Simply beautiful. Painstakingly pictured. Full of layers of imagery and sound. The visions and sounds themselves are heart stopping. The strong female lead Ryu, played by Rinko Kikuchi, is stunning and heartbreaking. People overlook how rare it is to have a strong unusual female lead like this in any movie. The drama unfolds delicately, each scene a piece of art that draws you into its suspense and passion. The story is sad but not contrived; the writing is poetry.
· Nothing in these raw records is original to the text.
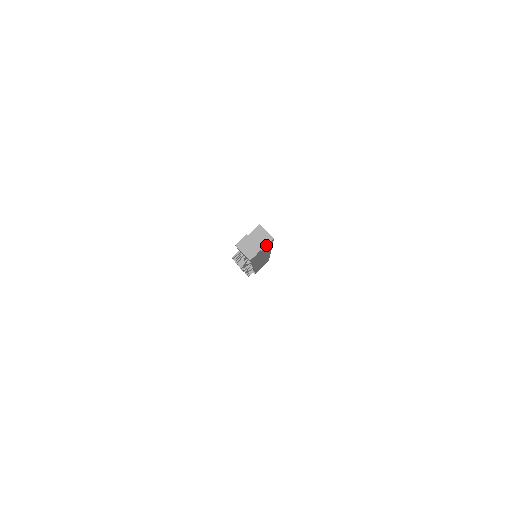
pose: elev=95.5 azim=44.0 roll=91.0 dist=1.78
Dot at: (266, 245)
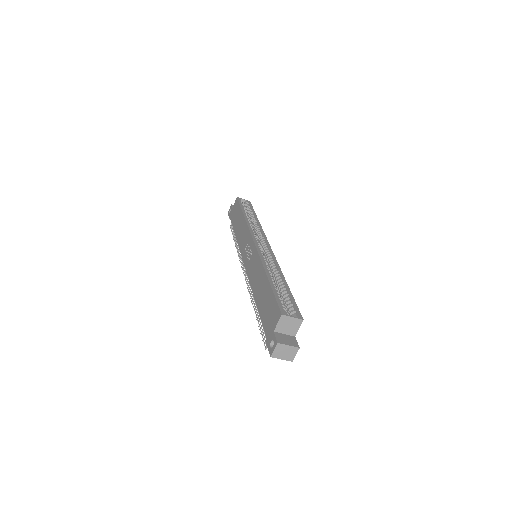
Dot at: (298, 329)
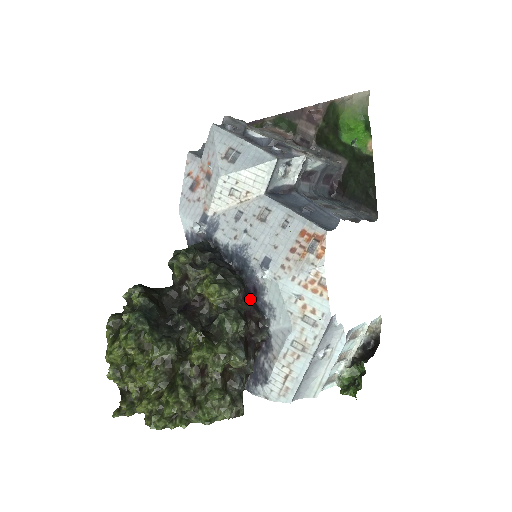
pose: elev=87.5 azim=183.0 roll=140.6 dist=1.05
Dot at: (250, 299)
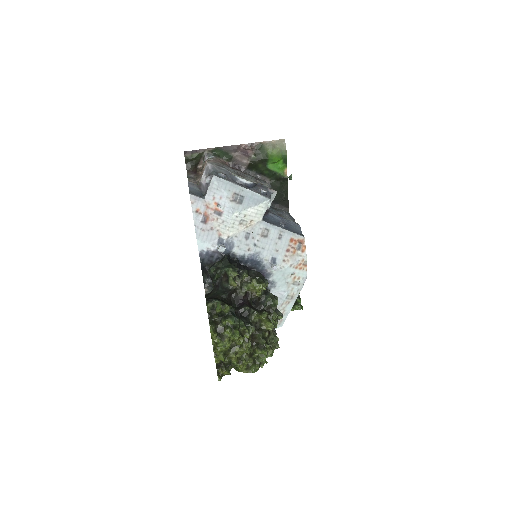
Dot at: occluded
Writer and director Isabel Coixet's unique artistic view gives fresh color to each scene. Map of the Sounds of Tokyo isn't a cliché about different cultures or living abroad, it is simply a good story filmed like a movie should be.

More
imbicta
2009/12/05

I don't particularly like Isabel Coixet's movies, but I can accept that her pulse fits well when screen playing dramatic, intimate novels. However, if you let her free to compose her own script, it's a disaster. This movie is a disaster. It takes borrowed scenes from Wim Wenders, Taylor Hackford (only An Officer and a Gentleman's final scene can compete with this movie's final scene) and Sofia Coppola (Lost in Translation is haunting this movie every second). The dialogs make no sense, the characters make no sense and what's even worse - her apparent goal of paying an homage to Tokyo is completely frustrated: this movie could be set in any other city, you don't even notice the influence of Tokyo.Don't waste your time, as I wasted mine.